Then, Kyrie Irving requested a trade from the Cavs.

That has thrown everything for a loop. Maybe Cleveland is more keen on trading for Anthony now? The Knicks are reportedly interested in trading Anthony and draft picks for Irving.

But any deal still depends on Anthony’s approval, and it’s now unclear he’d still grant that for the Cavaliers.

Frank Isola of the New York Daily News:

However, a source close to Anthony said late Friday that the All Star forward is focused on getting a deal done with Houston.

Consider this another indication LeBron James will leave Cleveland next summer. Of course, Anthony might have other reasons for preferring Houston. But when reading tea leaves on LeBron’s future, this is a clue.

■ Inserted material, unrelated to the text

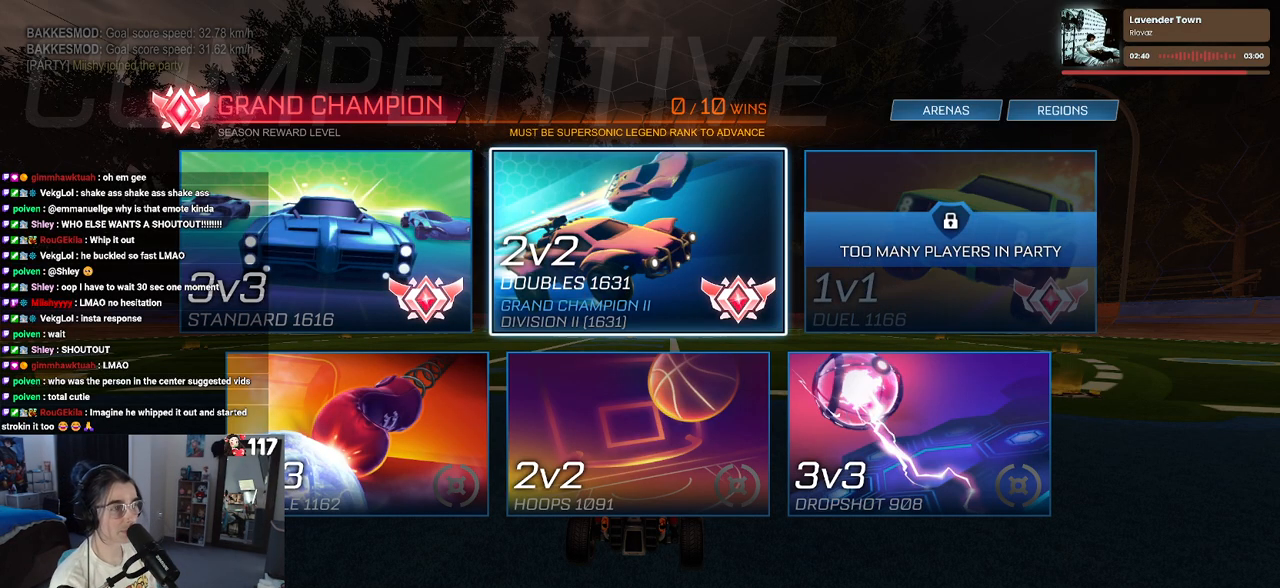
{"buttons": [], "left_stick": "center", "right_stick": "center", "events": []}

I doubt LeBron has completely decided his plan, and he hasn’t even necessarily shared his thinking with Anthony, a close friend. Remember, LeBron edited his coming-home essay while on a flight with an unknowing Dwyane Wade, another close friend. But it was one thing for LeBron to strand Wade in Miami, a desirable city where Wade was happy even before LeBron arrived. It’d be something else entirely for LeBron to ditch Anthony in Cleveland. If LeBron is considering leaving, maybe he’d tell Anthony to stay clear.

Anthony could also be operating without hearing directly from LeBron. But if LeBron’s friend believes LeBron might leave, that’d still say something (though obviously not as much).

Back to the possibility that Anthony prefers the Rockets for other reasons. What happens if New York and Cleveland agree to a trade? Does Anthony still hold out for his top choice? Or does he relent and accept what was once his second choice? For now, it seems as if he’s still angling for Houston and will cross other bridges if he reaches them.